** Opening PROVIDED PASSAGE block **
TEGUCIGALPA, Honduras -- To many poor Hondurans, deposed president Manuel "Mel" Zelaya was a trailblazing ally who scrapped school tuitions, raised the minimum wage and took on big business.
"He met with us -- the taxi drivers could go to the presidency and talk to him, the poor farmers, the women's groups," said Berta Cáceres, 38, an Indian rights activist who has been organizing pro-Zelaya rallies since his ouster last month. "The people liked him -- liked him because he said things they knew were true but that no other president had said before."
But among the country's small but influential establishment, what Zelaya did and said were cause for alarm. That sentiment fueled not just the military coup that removed the populist leader from power June 28 but also solidified the de facto government's now intractable stance against any effort to reinstate him.
** Closing PROVIDED PASSAGE block **
TASK LIST:
**a.** Using the article on Honduras, answer the following:
(i) Which school costs did Zelaya eliminate?
(ii) How old is Berta Cáceres?
(iii) On what date was Zelaya removed from power?
**b.** Condense the paragraph of the article on Honduras that begins "But among the country's small but influential establishment" into a shorter version that keeps its main facts.
**c.** Extend the article on Honduras, picking up right after its final sentence.
The records that follow come from a separate source.
** Opening SUPPLIED INFORMATION block **
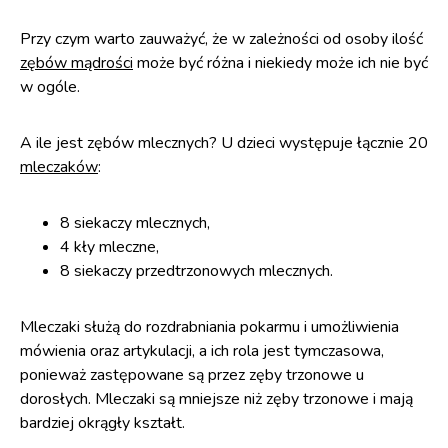
Przy czym warto zauważyć, że w zależności od osoby ilość
zębów mądrości
może być różna i niekiedy może ich nie być
w ogóle.
A ile jest zębów mlecznych? U dzieci występuje łącznie 20
mleczaków
:
8 siekaczy mlecznych,
4 kły mleczne,
8 siekaczy przedtrzonowych mlecznych.
Mleczaki służą do rozdrabniania pokarmu i umożliwienia
mówienia oraz artykulacji, a ich rola jest tymczasowa,
ponieważ zastępowane są przez zęby trzonowe u
dorosłych. Mleczaki są mniejsze niż zęby trzonowe i mają
bardziej okrągły kształt.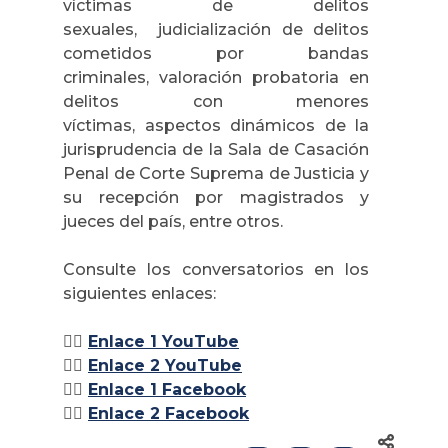
víctimas de delitos
sexuales, judicialización de delitos
cometidos por bandas
criminales, valoración probatoria en
delitos con menores
víctimas, aspectos dinámicos de la
jurisprudencia de la Sala de Casación
Penal de Corte Suprema de Justicia y
su recepción por magistrados y
jueces del país, entre otros.
Consulte los conversatorios en los
siguientes enlaces:
👉🏽
Enlace 1 YouTube
👉🏽
Enlace 2 YouTube
👉🏽
Enlace 1
Facebook
👉🏽
Enlace 2
Facebook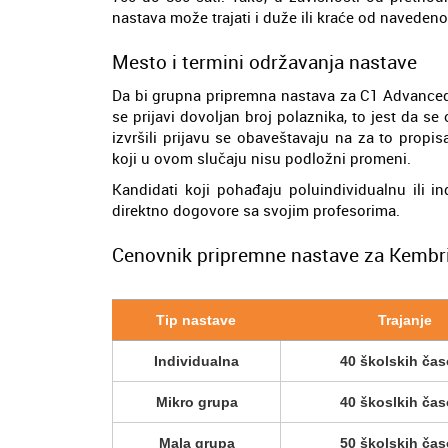
nastava može trajati i duže ili kraće od navedeno
Mesto i termini održavanja nastave
Da bi grupna pripremna nastava za C1 Advanced
se prijavi dovoljan broj polaznika, to jest da se
izvršili prijavu se obaveštavaju na za to propi
koji u ovom slučaju nisu podložni promeni.
Kandidati koji pohađaju poluindividualnu ili 
direktno dogovore sa svojim profesorima.
Cenovnik pripremne nastave za Kembri
Tip nastave
Trajanje
Individualna
40 školskih ča
Mikro grupa
40 škoslkih ča
Mala grupa
50 školskih ča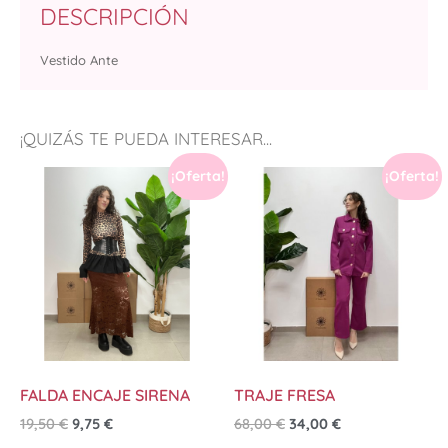
DESCRIPCIÓN
Vestido Ante
¡QUIZÁS TE PUEDA INTERESAR...
¡Oferta!
¡Oferta!
FALDA ENCAJE SIRENA
TRAJE FRESA
19,50
€
9,75
€
68,00
€
34,00
€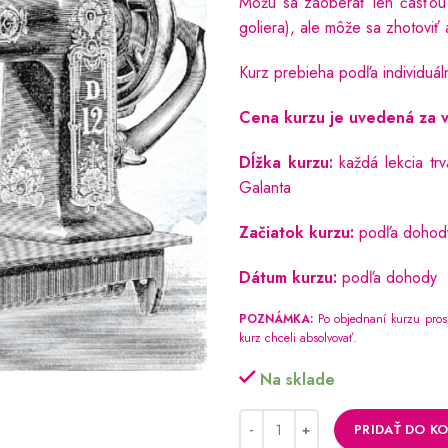
Môžu sa zaoberať len časťou p
goliera), ale môže sa zhotoviť 
Kurz prebieha podľa individuál
Cena kurzu je uvedená za v
Dĺžka kurzu:
každá lekcia trv
Galanta
Začiatok kurzu:
podľa dohod
Dátum kurzu:
podľa dohody
POZNÁMKA:
Po objednaní kurzu prosí
kurz chceli absolvovať.
Na sklade
PRIDAŤ DO KO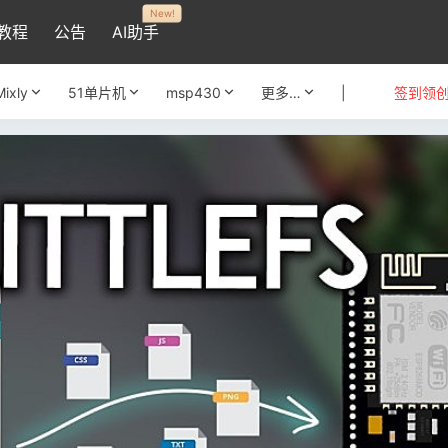
New!
教程
公告
AI助手
Mixly
51单片机
msp430
更多…
|
签到领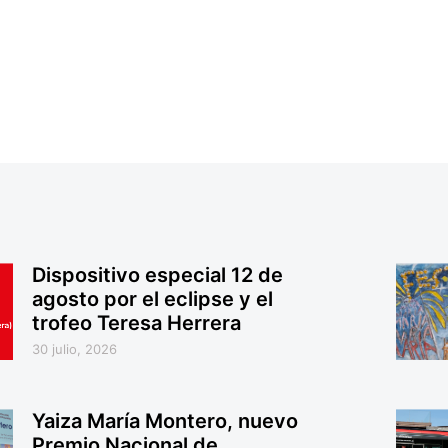
Dispositivo especial 12 de
agosto por el eclipse y el
trofeo Teresa Herrera
30 julio, 2026
Yaiza María Montero, nuevo
Premio Nacional de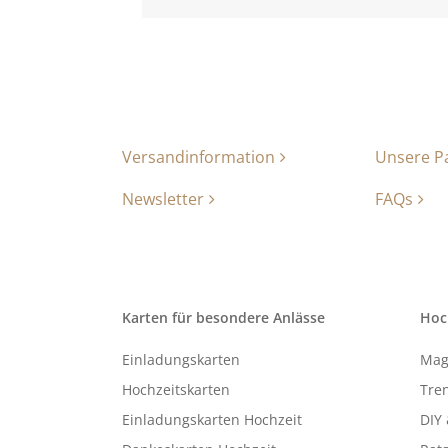
Versandinformation
Unsere P
Newsletter
FAQs
Karten für besondere Anlässe
Hoc
Einladungskarten
Mag
Hochzeitskarten
Tren
Einladungskarten Hochzeit
DIY 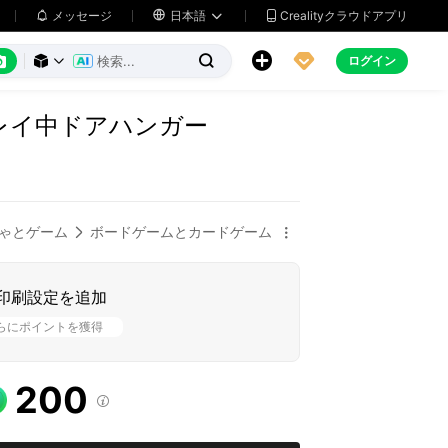
メッセージ

日本語
Crealityクラウドアプリ






ログイン



レイ中ドアハンガー
ゃとゲーム
ボードゲームとカードゲーム


印刷設定を追加
らにポイントを獲得
200
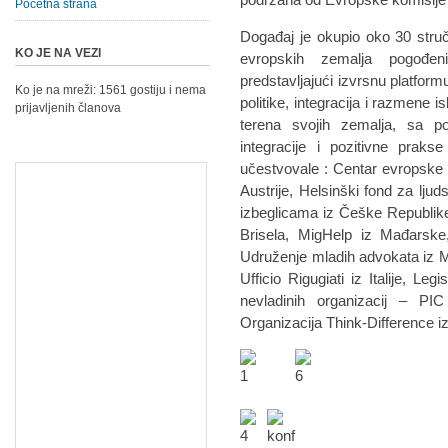
Početna strana
Događaj je okupio oko 30 struč
KO JE NA VEZI
evropskih zemalja pogođen
predstavljajući izvrsnu platfor
Ko je na mreži: 1561 gostiju i nema
politike, integracija i razmene 
prijavljenih članova
terena svojih zemalja, sa p
integracije i pozitivne prakse
učestvovale : Centar evropske ini
Austrije, Helsinški fond za lju
izbeglicama iz Češke Republike,
Brisela, MigHelp iz Mađarske
Udruženje mladih advokata iz M
Ufficio Rigugiati iz Italije, Le
nevladinih organizacij – PIC
Organizacija Think-Difference iz 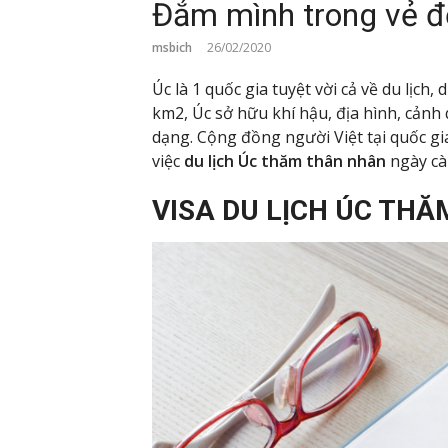
Đắm mình trong vẻ 
msbich
26/02/2020
Úc là 1 quốc gia tuyệt vời cả về du lịch, 
km2, Úc sở hữu khí hậu, địa hình, cảnh
dạng. Cộng đồng người Việt tại quốc gi
việc
du lịch Úc thăm thân nhân
ngày cà
VISA DU LỊCH ÚC TH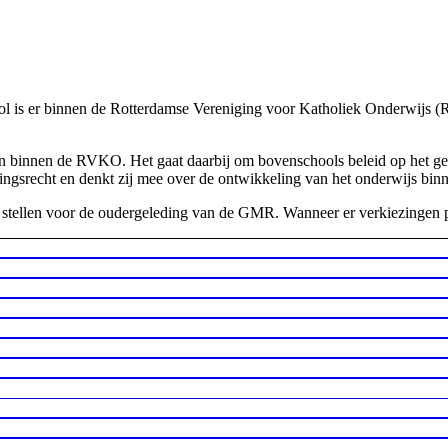
ol is er binnen de Rotterdamse Vereniging voor Katholiek Onderwij
binnen de RVKO. Het gaat daarbij om bovenschools beleid op het gebie
srecht en denkt zij mee over de ontwikkeling van het onderwijs binne
tellen voor de oudergeleding van de GMR. Wanneer er verkiezingen pl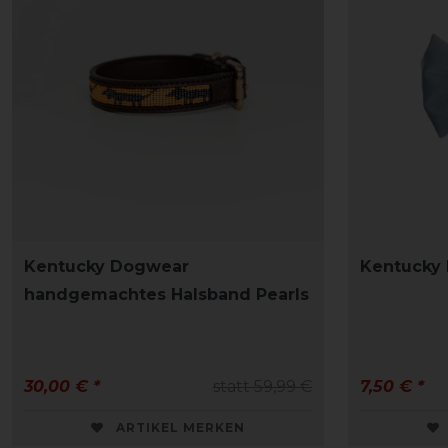
Kentucky Dogwear
Kentucky
handgemachtes Halsband Pearls
30,00 € *
statt 59,99 €
7,50 € *
ARTIKEL MERKEN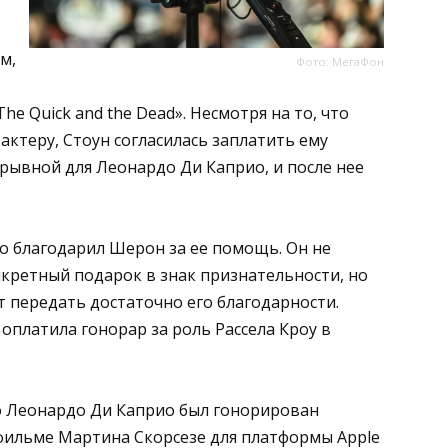
м,
Фото: МегаФон
he Quick and the Dead». Несмотря на то, что
актеру, Стоун согласилась заплатить ему
рорывной для Леонардо Ди Каприо, и после нее
о благодарил Шерон за ее помощь. Он не
нкретный подарок в знак признательности, но
т передать достаточно его благодарности.
платила гонорар за роль Рассела Кроу в
то Леонардо Ди Каприо был гонорирован
 фильме Мартина Скорсезе для платформы Apple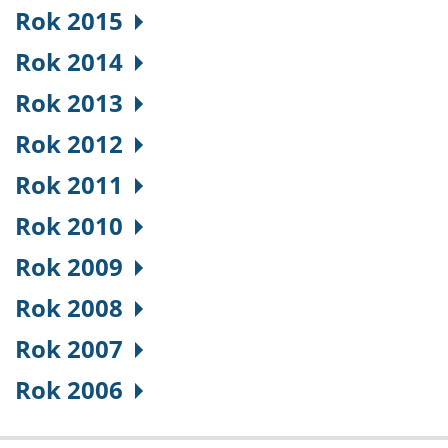
Rok 2015
Rok 2014
Rok 2013
Rok 2012
Rok 2011
Rok 2010
Rok 2009
Rok 2008
Rok 2007
Rok 2006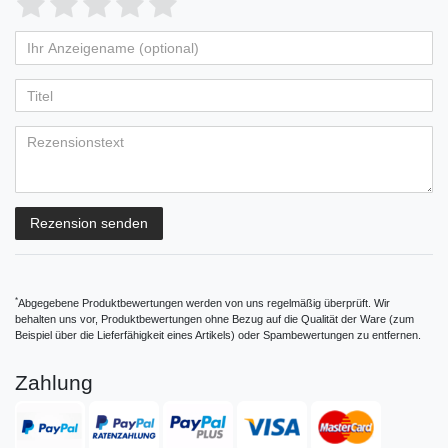
1
2
3
4
5
von
von
von
von
von
Ihr
Platzhalter
5
5
5
5
5
Anzeigename
Bewertungssternen
Bewertungssternen
Bewertungssternen
Bewertungssternen
Bewertungssternen
(optional)
Titel
Rezensionstext
Rezension senden
*
Abgegebene Produktbewertungen werden von uns regelmäßig überprüft. Wir
behalten uns vor, Produktbewertungen ohne Bezug auf die Qualität der Ware (zum
Beispiel über die Lieferfähigkeit eines Artikels) oder Spambewertungen zu entfernen.
Zahlung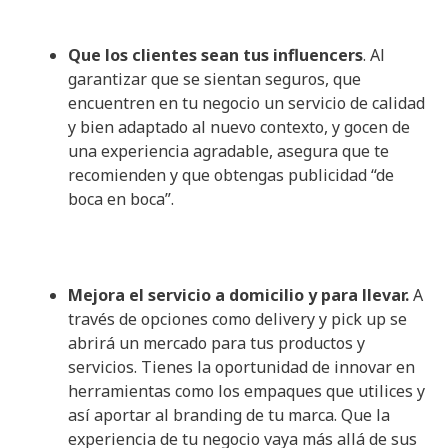
Que los clientes sean tus influencers
. Al
garantizar que se sientan seguros, que
encuentren en tu negocio un servicio de calidad
y bien adaptado al nuevo contexto, y gocen de
una experiencia agradable, asegura que te
recomienden y que obtengas publicidad “de
boca en boca”.
Mejora el servicio a domicilio y para llevar.
A
través de opciones como delivery y pick up se
abrirá un mercado para tus productos y
servicios. Tienes la oportunidad de innovar en
herramientas como los empaques que utilices y
así aportar al branding de tu marca. Que la
experiencia de tu negocio vaya más allá de sus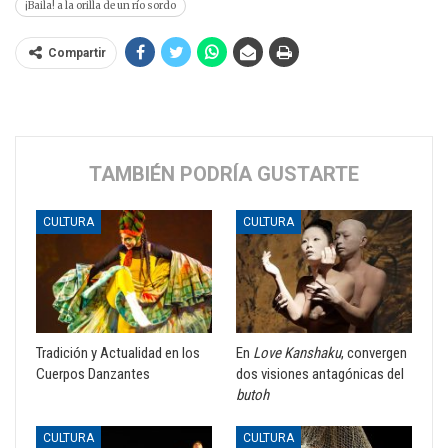
¡Baila! a la orilla de un río sordo
Compartir
TAMBIÉN PODRÍA GUSTARTE
CULTURA
CULTURA
Tradición y Actualidad en los
En
Love Kanshaku
, convergen
Cuerpos Danzantes
dos visiones antagónicas del
butoh
CULTURA
CULTURA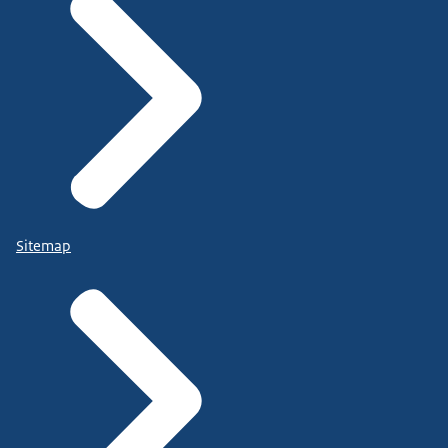
Sitemap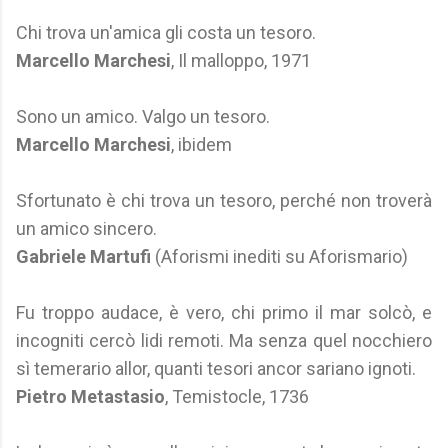
Chi trova un'amica gli costa un tesoro.
Marcello Marchesi
, Il malloppo, 1971
Sono un amico. Valgo un tesoro.
Marcello Marchesi
, ibidem
Sfortunato è chi trova un tesoro, perché non troverà
un amico sincero.
Gabriele Martufi
(Aforismi inediti su Aforismario)
Fu troppo audace, è vero, chi primo il mar solcò, e
incogniti cercò lidi remoti. Ma senza quel nocchiero
sì temerario allor, quanti tesori ancor sariano ignoti.
Pietro Metastasio
, Temistocle, 1736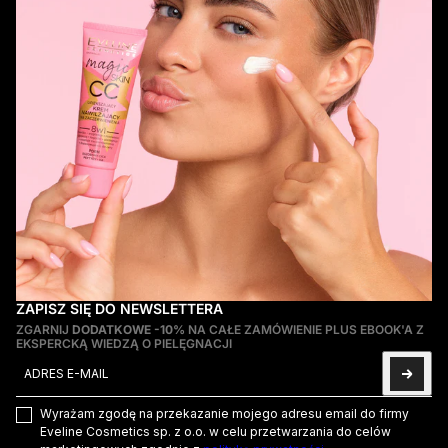
ZAPISZ SIĘ DO NEWSLETTERA
ZGARNIJ
DODATKOWE -10%
NA CAŁE ZAMÓWIENIE PLUS EBOOK'A Z
EKSPERCKĄ WIEDZĄ O PIELĘGNACJI
Adres e-mail
Ta strona jest chroniona przez hCaptcha i obowiązują na niej
Pol
Wyrażam zgodę na przekazanie mojego adresu email do firmy
Eveline Cosmetics sp. z o.o. w celu przetwarzania do celów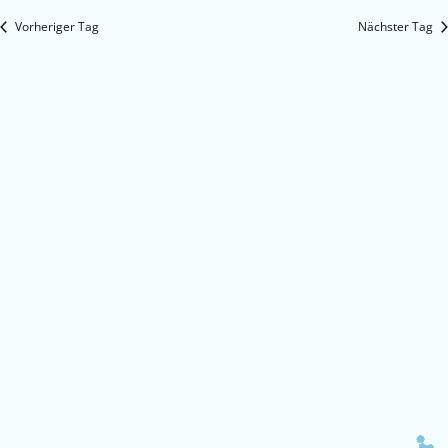
Vorheriger Tag
Nächster Tag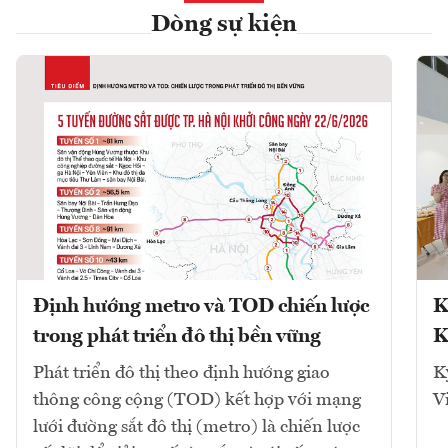
Dòng sự kiện
Định hướng metro và TOD chiến lược
K
trong phát triển đô thị bền vững
K
Phát triển đô thị theo định hướng giao
K
thông công cộng (TOD) kết hợp với mạng
V
lưới đường sắt đô thị (metro) là chiến lược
** Closing SUPPLIED INFORMATION block **
SOLVED PROBLEMS:
**a.**
(i) School tuitions
(ii) 38
(iii) June 28

**b.** Zelaya's words and actions alarmed the country's small but influential establishment. That alarm drove the military coup that ousted him on June 28 and hardened the de facto government's refusal to allow his return.

**c.**
"I don't want Mel Zelaya back in our country because of all the damage he did to our country," said Alan Licona, 42, an engineer who has rallied for the de facto government.
Licona said Zelaya had been taking Honduras on a socialist path similar to that of Venezuela, whose president is a close ally of Zelaya's.
"Honduras has lived in peace and democracy all these years," Licona said, "and we want to continue to live in peace and democracy."
The two diametrically opposed views underscore the deep divisions and simmering anger evident in Honduras, where those who support Zelaya are generally poor and those who oppose him tend to come from the middle and upper classes. That has created something of a powder keg here as Costa Rica's president, Oscar Arias, mediates talks between Zelaya and the de facto government........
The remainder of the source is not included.